##### Data to process #####

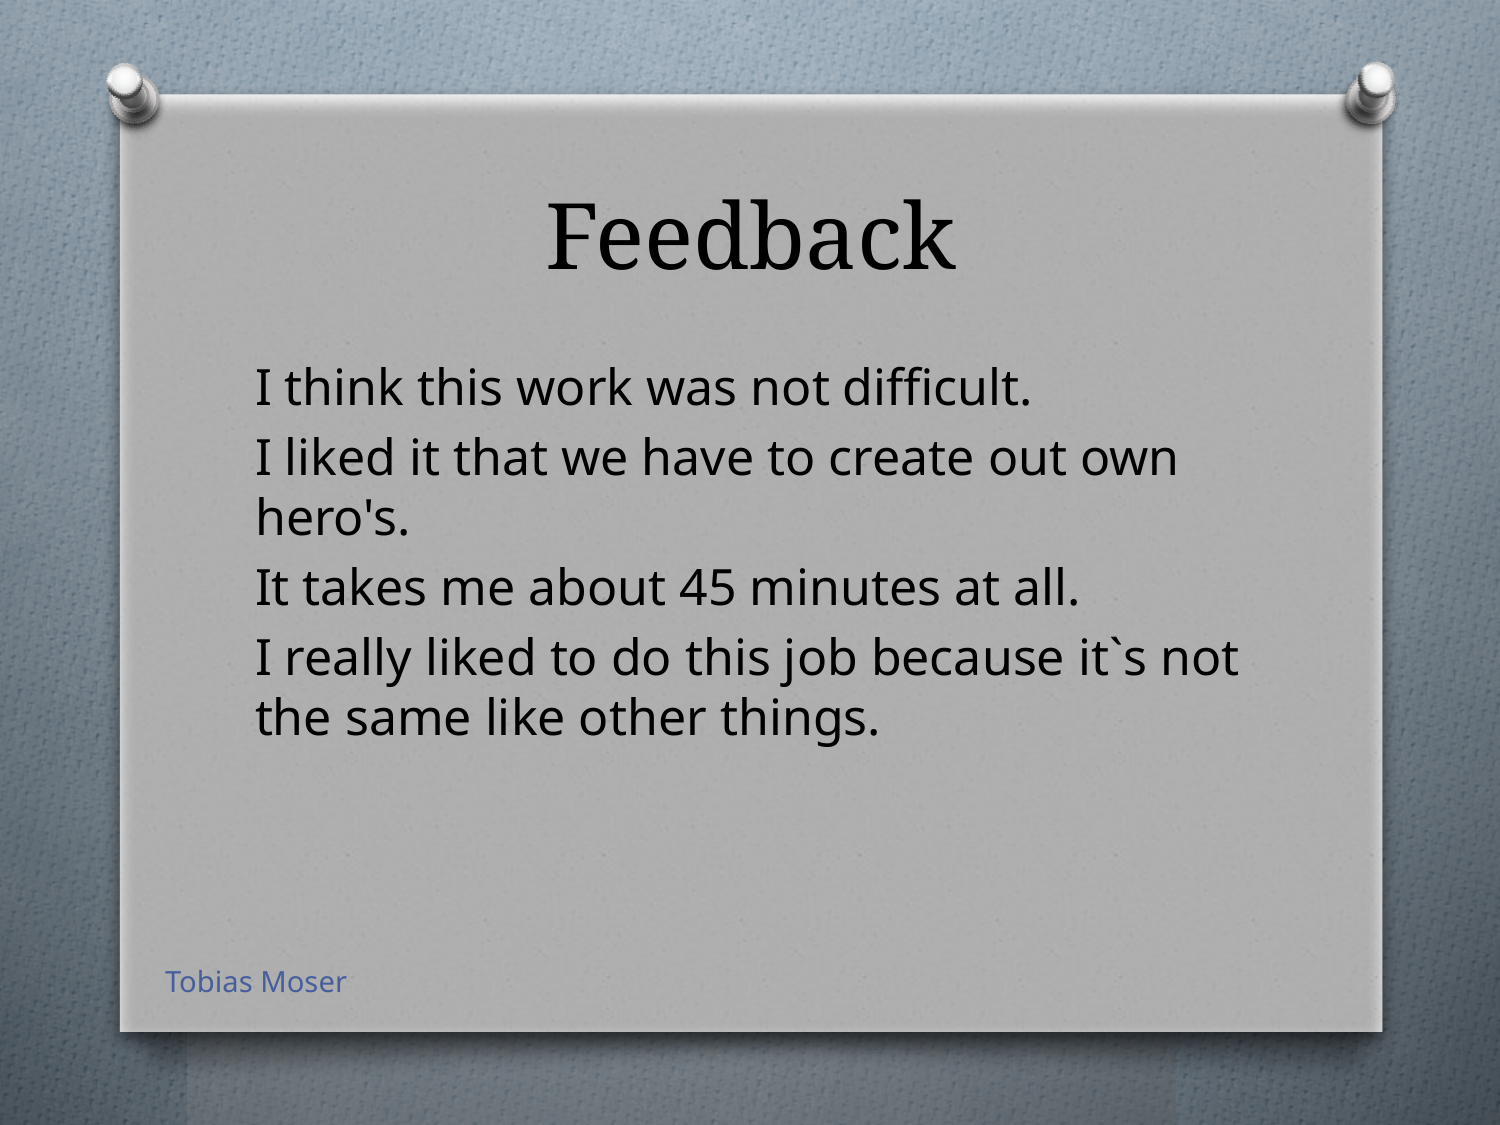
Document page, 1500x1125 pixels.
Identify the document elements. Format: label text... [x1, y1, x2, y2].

picture [1317, 35, 1439, 156]
list I think this work was not difficult. I liked it that we have to create out own hero's. It takes me about 45 minutes at all. I really liked to do this job because it`s not the same like other things. [240, 347, 1257, 939]
picture [75, 29, 198, 153]
footer Tobias Moser [150, 952, 1059, 1013]
title Feedback [179, 134, 1323, 332]
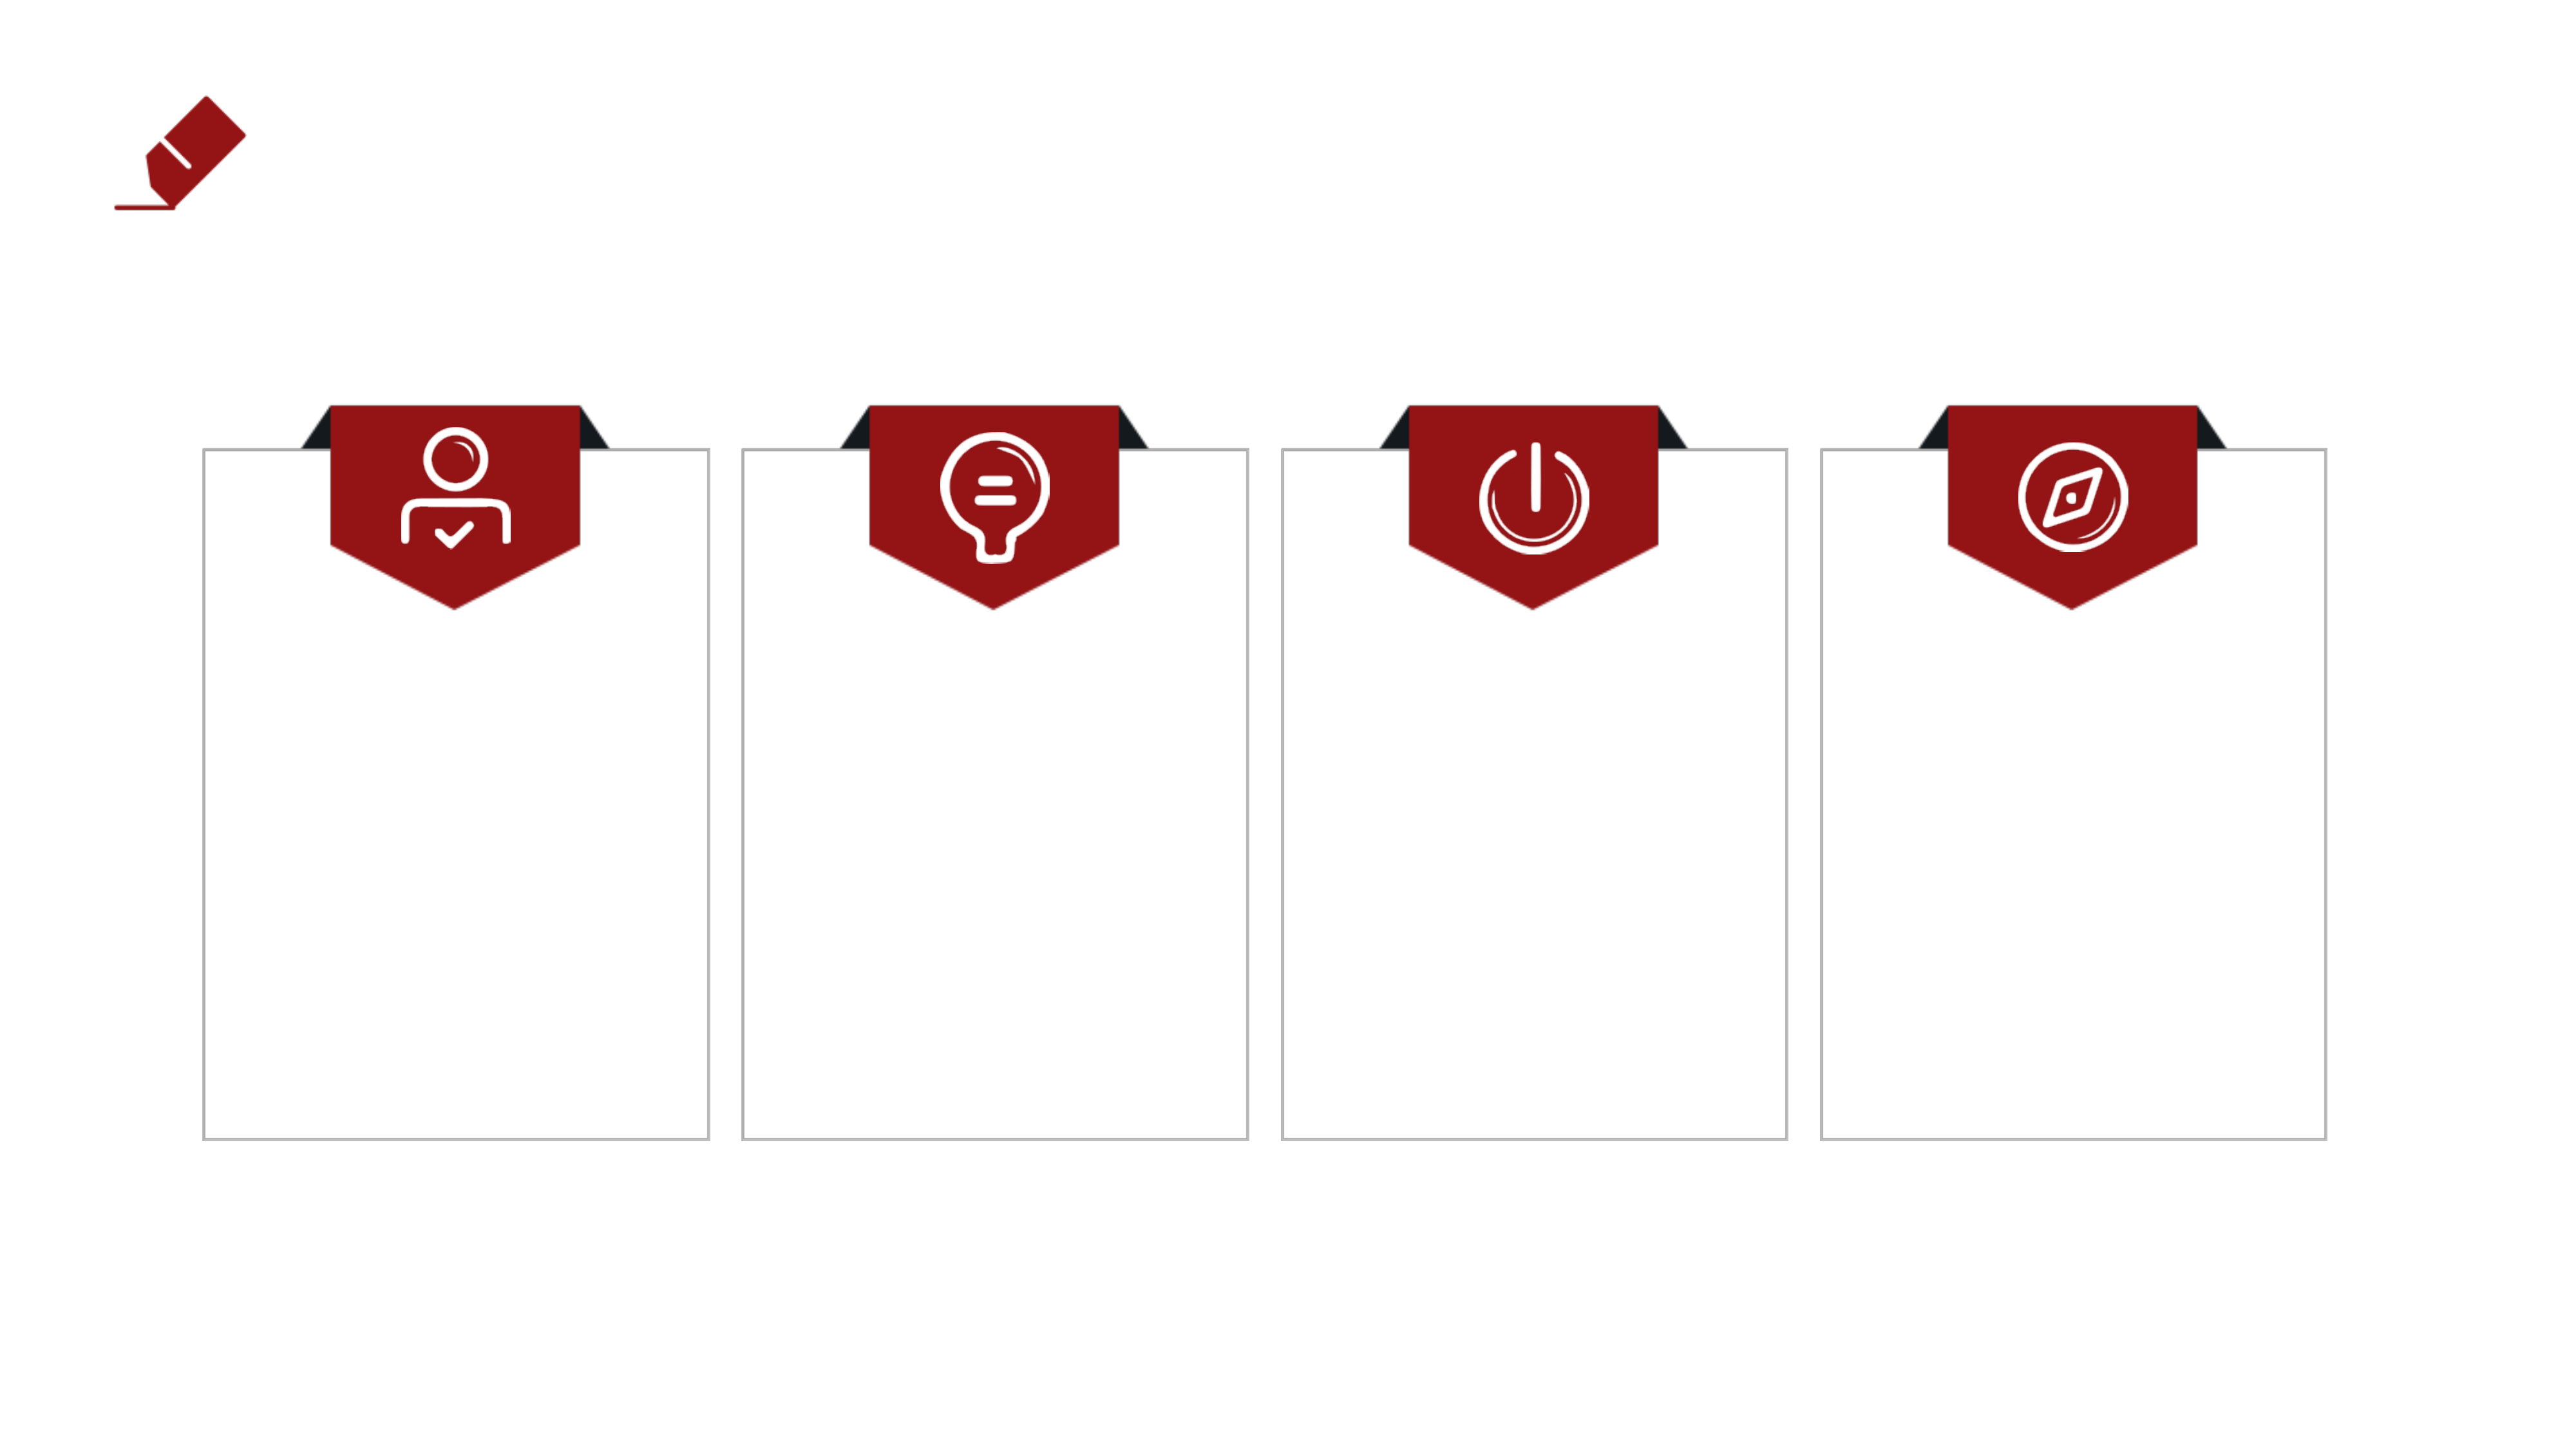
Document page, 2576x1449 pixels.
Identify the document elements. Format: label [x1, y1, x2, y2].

picture [1819, 379, 2328, 1141]
picture [741, 379, 1249, 1141]
picture [202, 379, 710, 1141]
picture [1280, 379, 1788, 1141]
picture [95, 69, 256, 230]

#####

> [Exercise requirements]
When you print the entries, keep every line exactly as it is and drop the pictures.

> [Final answer]
Document page, 1500x1125 pixels.
Identify the document elements. Format: label text... [x1, y1, x2, y2].

picture [1317, 35, 1439, 156]
list I think this work was not difficult. I liked it that we have to create out own hero's. It takes me about 45 minutes at all. I really liked to do this job because it`s not the same like other things. [240, 347, 1257, 939]
picture [75, 29, 198, 153]
footer Tobias Moser [150, 952, 1059, 1013]
title Feedback [179, 134, 1323, 332]
Document page, 2576x1449 pixels.
Identify the document elements. Format: label [x1, y1, x2, y2].

picture [1819, 379, 2328, 1141]
picture [741, 379, 1249, 1141]
picture [202, 379, 710, 1141]
picture [1280, 379, 1788, 1141]
picture [95, 69, 256, 230]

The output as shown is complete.